For some homeowners mortgages are a great deal. By borrowing against the equity in their own home –the value of this house less the dimensions of the mortgage–owners can take out money at lower prices than most other consumer loans. That makes second mortgages a good way to handle an emergency expense or to repay credit card debt. A second mortgage may be either a home equity loan or a home equity credit line (HELOC).
Federal law, including the Truth in Lending Act and the Home Equity Loan Consumer Protection Act, requires creditors to give anyone looking to take out a second mortgage with complete facts about the rates of interest, fees and closing costs and other expenses involved. Lenders must also show borrowers an annual percentage rate which translates the overall interest and fees –or using a HELOC, only the interest–into a predetermined interest rate, which makes it easier to compare the cost of different supplies. Before this loan is agreed to by them, borrowers are entitled to see this info. When the amounts have changed from the time of closure, they are entitled to back out and ask a refund of any application fees, according to the Federal Deposit Insurance Corp..
In addition to the very low rates of interest, another benefit of taking out a second mortgage is the interest on up to a $100,000 loan or HELOC is tax-deductible, the Investopedia website says. Some lenders will provide high-interest second mortgages for up to 125 percent of the borrower’s equity; in those cases, interest on the portion of the loan which isn’t secured by equity isn’t deductible. In case the proprietor has $60,000 in equity and also occupies $75,000, for example, interest on the extra $15,000 would not be deductible.

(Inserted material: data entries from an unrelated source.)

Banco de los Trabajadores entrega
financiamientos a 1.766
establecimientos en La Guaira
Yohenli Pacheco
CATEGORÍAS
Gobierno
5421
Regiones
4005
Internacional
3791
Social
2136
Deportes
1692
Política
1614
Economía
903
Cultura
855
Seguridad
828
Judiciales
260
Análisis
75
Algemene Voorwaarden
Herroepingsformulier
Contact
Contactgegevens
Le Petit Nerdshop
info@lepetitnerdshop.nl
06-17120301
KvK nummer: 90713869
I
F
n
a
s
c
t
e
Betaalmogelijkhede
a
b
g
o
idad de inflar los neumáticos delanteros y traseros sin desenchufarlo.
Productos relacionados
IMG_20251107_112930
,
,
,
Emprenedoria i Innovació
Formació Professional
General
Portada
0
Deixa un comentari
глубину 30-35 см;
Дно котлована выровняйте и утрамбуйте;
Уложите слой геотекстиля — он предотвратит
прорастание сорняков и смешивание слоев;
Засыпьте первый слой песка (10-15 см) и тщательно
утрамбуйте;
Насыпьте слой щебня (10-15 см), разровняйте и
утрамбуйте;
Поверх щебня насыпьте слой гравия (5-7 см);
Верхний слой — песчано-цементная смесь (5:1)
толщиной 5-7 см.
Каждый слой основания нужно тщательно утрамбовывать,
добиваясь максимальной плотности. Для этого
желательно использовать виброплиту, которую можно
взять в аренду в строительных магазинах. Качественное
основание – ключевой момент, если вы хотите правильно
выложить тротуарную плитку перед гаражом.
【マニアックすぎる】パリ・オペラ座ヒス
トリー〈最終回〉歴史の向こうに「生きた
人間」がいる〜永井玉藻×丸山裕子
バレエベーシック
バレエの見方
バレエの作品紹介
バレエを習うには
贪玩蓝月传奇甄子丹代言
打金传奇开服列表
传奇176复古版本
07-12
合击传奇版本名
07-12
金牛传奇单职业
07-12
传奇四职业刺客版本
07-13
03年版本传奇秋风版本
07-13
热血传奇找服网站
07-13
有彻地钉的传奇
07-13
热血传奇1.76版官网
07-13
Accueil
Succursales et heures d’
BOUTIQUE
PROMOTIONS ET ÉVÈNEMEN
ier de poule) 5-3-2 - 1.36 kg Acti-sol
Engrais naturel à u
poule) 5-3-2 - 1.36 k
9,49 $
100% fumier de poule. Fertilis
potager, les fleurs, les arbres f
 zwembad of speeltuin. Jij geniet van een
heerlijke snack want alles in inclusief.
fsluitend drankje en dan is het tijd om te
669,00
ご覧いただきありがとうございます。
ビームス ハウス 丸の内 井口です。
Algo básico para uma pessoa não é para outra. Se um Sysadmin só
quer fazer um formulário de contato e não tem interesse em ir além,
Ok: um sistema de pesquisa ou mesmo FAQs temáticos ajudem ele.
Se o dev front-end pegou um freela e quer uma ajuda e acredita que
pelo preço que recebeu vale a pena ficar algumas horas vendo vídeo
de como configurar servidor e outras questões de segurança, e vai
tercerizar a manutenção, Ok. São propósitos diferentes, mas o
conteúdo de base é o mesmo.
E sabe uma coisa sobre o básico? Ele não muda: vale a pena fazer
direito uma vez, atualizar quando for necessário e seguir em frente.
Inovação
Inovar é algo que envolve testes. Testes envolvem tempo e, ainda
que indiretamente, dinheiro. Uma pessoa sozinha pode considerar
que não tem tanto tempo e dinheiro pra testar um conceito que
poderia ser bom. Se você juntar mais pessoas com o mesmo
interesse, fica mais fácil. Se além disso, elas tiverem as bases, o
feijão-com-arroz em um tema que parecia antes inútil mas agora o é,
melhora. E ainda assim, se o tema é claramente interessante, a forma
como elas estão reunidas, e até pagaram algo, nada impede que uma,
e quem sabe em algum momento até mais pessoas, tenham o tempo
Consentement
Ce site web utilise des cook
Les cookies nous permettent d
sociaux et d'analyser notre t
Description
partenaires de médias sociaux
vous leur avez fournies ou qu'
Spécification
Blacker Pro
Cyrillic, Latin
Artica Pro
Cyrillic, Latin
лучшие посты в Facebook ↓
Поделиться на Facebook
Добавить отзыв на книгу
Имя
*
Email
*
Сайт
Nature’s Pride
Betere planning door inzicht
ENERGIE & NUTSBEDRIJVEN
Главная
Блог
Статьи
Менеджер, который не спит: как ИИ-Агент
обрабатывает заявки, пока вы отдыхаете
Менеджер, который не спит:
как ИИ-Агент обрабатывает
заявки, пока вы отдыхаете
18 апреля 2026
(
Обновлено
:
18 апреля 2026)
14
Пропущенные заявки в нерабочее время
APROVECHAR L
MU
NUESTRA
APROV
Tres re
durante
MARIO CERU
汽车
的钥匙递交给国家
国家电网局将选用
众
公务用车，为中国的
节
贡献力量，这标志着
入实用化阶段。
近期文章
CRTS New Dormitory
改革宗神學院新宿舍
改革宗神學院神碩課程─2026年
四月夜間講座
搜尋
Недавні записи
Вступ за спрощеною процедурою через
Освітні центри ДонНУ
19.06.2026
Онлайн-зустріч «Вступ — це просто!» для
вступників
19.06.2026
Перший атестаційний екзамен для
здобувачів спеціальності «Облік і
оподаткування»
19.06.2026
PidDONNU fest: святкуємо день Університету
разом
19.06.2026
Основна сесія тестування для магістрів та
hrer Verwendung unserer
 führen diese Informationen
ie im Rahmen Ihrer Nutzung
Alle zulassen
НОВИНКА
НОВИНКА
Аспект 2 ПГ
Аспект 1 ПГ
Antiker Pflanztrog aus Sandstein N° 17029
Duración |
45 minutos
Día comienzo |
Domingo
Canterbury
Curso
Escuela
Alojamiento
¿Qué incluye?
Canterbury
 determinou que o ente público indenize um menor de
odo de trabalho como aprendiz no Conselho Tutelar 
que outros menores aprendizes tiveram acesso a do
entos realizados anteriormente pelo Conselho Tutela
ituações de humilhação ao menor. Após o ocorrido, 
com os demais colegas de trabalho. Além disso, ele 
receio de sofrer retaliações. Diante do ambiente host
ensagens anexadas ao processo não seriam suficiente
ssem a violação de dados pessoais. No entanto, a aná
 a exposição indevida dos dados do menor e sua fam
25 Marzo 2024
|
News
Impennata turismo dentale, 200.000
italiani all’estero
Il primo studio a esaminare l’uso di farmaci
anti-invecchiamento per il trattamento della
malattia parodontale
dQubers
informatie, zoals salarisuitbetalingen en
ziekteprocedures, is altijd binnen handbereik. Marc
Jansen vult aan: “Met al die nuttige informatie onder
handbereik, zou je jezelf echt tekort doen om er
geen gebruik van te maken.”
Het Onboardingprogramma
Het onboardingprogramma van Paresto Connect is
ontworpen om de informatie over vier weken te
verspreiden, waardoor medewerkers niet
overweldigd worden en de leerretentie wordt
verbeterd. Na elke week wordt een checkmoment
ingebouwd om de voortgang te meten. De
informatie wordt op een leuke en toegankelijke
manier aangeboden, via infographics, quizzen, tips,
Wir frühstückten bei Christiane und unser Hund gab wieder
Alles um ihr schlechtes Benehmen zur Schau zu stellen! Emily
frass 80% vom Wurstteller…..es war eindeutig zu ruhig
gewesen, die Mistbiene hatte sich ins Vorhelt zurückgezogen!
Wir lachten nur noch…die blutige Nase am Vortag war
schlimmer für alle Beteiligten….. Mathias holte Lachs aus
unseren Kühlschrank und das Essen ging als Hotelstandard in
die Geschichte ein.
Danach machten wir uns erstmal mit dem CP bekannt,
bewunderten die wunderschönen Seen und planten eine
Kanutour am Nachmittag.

The lender can begin foreclosure as the first-mortgage holder may, if a homeowner defaults on a second mortgage. The bank’s interest is authorised to the first mortgage, the NOLO legal website says, so no matter who initiates the sale, the senior lender must be paid off first before a second- or third- mortgage lender receives any money. Junior creditors can sue in court if the foreclosure sale does not recover the money that they lent the homeowner. If a homeowner proposes a short sale–finding a purchaser with a better deal than the creditors could expect to get in a foreclosure auction purchase –all mortgage holders must agree to the sale.